■ **Job item**: Only the lines from the one containing "table_cell [407, 178, 1112, 203]" through the last line of the material should be returned, each exactly as it stands.
Data for analysis Block Start
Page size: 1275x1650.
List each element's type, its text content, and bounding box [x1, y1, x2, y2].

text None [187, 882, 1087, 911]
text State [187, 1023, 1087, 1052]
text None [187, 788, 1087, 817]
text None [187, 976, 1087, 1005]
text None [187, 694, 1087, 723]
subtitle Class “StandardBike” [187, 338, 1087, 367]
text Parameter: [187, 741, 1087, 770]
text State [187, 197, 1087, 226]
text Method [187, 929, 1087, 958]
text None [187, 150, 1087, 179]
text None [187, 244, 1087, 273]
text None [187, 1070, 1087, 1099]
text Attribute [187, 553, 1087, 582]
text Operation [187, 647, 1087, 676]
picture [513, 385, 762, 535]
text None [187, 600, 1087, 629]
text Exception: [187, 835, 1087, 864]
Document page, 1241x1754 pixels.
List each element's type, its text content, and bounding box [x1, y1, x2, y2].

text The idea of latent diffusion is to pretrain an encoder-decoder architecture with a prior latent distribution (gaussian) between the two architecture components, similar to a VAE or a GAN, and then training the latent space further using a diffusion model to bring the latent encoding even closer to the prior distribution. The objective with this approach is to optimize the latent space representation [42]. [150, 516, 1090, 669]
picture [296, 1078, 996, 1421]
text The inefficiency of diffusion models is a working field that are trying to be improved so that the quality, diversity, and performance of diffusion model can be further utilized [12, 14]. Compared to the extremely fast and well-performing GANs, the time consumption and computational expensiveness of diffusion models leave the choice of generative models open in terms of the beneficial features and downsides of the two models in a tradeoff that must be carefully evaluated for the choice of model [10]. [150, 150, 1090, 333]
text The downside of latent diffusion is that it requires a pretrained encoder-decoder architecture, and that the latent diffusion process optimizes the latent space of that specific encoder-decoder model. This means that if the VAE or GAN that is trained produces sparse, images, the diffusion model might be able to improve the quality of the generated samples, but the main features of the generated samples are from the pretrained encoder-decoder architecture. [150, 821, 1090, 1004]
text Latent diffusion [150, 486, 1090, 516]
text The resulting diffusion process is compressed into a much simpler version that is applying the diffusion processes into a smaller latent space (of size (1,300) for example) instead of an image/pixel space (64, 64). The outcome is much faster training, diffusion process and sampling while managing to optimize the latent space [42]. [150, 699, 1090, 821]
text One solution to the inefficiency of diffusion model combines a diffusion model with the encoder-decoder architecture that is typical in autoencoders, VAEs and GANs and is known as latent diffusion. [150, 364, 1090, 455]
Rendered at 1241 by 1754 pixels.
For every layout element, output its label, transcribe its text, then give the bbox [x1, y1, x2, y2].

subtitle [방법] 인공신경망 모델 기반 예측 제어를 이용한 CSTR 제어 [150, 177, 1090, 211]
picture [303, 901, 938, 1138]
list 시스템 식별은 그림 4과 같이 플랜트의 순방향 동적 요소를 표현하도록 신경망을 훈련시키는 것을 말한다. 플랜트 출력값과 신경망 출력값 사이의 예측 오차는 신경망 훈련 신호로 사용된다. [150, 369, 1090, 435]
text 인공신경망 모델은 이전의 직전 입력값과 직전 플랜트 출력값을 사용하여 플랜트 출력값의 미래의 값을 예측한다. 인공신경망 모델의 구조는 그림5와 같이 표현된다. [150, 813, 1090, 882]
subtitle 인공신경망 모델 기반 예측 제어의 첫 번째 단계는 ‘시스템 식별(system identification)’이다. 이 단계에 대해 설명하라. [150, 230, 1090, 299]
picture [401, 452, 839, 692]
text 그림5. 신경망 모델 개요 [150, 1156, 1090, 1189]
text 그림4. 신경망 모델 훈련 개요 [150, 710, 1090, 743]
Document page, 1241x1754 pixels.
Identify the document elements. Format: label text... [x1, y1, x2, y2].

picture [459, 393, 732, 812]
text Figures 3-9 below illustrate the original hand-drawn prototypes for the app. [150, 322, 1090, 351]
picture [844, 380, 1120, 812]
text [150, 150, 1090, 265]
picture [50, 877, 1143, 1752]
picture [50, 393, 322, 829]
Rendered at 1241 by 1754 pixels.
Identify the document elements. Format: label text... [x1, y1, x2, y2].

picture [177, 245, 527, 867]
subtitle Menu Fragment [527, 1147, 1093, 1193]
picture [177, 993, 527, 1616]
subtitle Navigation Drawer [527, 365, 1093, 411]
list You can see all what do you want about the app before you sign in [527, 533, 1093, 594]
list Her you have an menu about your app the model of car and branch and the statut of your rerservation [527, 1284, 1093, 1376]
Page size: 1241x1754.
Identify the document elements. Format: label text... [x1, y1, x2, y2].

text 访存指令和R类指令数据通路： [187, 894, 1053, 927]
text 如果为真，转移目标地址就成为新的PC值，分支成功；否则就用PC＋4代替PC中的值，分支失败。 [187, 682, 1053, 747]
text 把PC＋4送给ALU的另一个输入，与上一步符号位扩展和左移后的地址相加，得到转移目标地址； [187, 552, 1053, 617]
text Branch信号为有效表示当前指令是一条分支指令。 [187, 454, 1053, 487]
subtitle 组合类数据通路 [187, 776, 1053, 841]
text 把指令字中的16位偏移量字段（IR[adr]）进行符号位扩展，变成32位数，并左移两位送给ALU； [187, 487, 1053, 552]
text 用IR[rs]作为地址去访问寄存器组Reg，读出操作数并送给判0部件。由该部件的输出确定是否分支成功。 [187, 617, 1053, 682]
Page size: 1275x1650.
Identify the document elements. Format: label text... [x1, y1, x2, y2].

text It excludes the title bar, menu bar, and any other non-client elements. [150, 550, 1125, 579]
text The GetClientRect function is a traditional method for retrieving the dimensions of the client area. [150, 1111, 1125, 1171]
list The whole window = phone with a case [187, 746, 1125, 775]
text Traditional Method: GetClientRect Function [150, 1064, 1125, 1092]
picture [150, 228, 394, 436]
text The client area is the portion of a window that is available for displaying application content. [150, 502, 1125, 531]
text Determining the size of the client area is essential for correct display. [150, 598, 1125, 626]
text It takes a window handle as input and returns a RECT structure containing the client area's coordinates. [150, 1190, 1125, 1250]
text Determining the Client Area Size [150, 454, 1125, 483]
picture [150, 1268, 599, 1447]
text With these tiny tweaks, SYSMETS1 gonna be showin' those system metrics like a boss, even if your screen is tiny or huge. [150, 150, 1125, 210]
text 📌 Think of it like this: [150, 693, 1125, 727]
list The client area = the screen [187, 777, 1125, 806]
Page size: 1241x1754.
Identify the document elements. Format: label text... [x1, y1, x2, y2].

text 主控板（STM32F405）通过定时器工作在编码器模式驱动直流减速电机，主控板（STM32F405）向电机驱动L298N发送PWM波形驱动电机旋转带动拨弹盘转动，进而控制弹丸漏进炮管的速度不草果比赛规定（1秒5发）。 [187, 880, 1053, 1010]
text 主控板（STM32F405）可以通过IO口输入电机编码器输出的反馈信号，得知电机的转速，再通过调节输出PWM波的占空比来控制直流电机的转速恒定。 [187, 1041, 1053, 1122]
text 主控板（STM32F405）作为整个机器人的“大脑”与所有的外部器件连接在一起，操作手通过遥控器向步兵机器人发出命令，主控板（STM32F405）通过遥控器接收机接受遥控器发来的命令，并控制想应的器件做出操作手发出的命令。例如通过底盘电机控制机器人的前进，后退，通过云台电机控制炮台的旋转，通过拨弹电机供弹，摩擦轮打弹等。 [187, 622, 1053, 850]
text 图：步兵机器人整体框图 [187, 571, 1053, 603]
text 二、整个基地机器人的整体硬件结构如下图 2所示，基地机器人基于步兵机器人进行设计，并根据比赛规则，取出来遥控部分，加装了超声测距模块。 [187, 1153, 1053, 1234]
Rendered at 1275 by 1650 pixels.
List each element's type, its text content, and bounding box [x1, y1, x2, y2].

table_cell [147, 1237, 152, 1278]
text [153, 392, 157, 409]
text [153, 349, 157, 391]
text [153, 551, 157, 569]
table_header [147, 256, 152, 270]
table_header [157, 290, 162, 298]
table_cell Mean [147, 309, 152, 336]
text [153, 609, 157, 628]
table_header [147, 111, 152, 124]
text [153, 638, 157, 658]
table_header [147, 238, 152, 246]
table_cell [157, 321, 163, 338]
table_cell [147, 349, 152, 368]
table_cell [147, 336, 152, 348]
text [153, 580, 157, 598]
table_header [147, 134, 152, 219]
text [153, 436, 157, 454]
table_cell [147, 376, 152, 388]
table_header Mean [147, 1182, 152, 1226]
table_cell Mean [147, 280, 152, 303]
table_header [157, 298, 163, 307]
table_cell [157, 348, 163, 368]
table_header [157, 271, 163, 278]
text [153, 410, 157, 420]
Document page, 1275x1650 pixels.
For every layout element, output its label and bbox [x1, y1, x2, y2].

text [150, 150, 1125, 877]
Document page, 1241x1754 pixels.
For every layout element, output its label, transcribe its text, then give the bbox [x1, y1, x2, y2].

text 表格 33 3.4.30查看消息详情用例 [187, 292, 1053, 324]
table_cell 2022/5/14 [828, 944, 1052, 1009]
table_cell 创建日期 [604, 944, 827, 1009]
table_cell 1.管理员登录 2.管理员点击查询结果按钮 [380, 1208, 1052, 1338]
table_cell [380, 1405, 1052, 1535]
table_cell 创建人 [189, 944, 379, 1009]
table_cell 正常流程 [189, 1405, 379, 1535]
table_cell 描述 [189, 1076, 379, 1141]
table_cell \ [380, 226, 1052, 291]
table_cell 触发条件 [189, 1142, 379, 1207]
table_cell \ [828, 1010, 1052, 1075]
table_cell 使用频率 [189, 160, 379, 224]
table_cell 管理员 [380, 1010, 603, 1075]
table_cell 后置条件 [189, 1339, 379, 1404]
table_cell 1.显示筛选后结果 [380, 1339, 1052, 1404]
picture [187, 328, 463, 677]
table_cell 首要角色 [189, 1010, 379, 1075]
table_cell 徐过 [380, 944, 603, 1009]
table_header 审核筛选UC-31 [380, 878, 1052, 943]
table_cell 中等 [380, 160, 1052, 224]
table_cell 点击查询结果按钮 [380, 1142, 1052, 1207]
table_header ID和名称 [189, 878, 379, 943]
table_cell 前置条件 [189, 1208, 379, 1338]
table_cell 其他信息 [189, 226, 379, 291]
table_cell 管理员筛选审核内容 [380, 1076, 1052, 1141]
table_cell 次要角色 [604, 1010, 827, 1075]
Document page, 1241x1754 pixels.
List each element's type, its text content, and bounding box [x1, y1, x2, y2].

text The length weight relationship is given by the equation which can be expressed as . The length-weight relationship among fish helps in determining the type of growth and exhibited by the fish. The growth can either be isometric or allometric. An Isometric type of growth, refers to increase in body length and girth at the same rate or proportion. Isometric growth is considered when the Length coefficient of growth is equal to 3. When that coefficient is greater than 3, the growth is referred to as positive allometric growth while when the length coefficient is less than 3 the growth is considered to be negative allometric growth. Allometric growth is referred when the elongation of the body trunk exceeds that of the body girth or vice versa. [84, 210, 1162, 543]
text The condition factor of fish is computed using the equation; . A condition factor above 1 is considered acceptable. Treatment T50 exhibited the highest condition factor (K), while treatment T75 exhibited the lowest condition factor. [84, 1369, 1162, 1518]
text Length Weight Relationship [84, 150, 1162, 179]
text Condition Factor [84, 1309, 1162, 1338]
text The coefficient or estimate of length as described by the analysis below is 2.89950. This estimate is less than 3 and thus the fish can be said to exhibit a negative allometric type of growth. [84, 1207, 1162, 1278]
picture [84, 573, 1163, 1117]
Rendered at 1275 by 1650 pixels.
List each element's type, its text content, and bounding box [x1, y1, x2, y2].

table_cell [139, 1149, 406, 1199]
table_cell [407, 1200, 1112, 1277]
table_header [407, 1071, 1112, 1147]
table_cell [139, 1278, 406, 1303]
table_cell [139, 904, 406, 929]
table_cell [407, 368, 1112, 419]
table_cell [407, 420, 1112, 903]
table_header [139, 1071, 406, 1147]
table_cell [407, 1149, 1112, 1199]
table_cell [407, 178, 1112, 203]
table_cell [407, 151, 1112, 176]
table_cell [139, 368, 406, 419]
Data for analysis Block End
■ **Task result**:
table_cell [407, 178, 1112, 203]
table_cell [407, 151, 1112, 176]
table_cell [139, 368, 406, 419]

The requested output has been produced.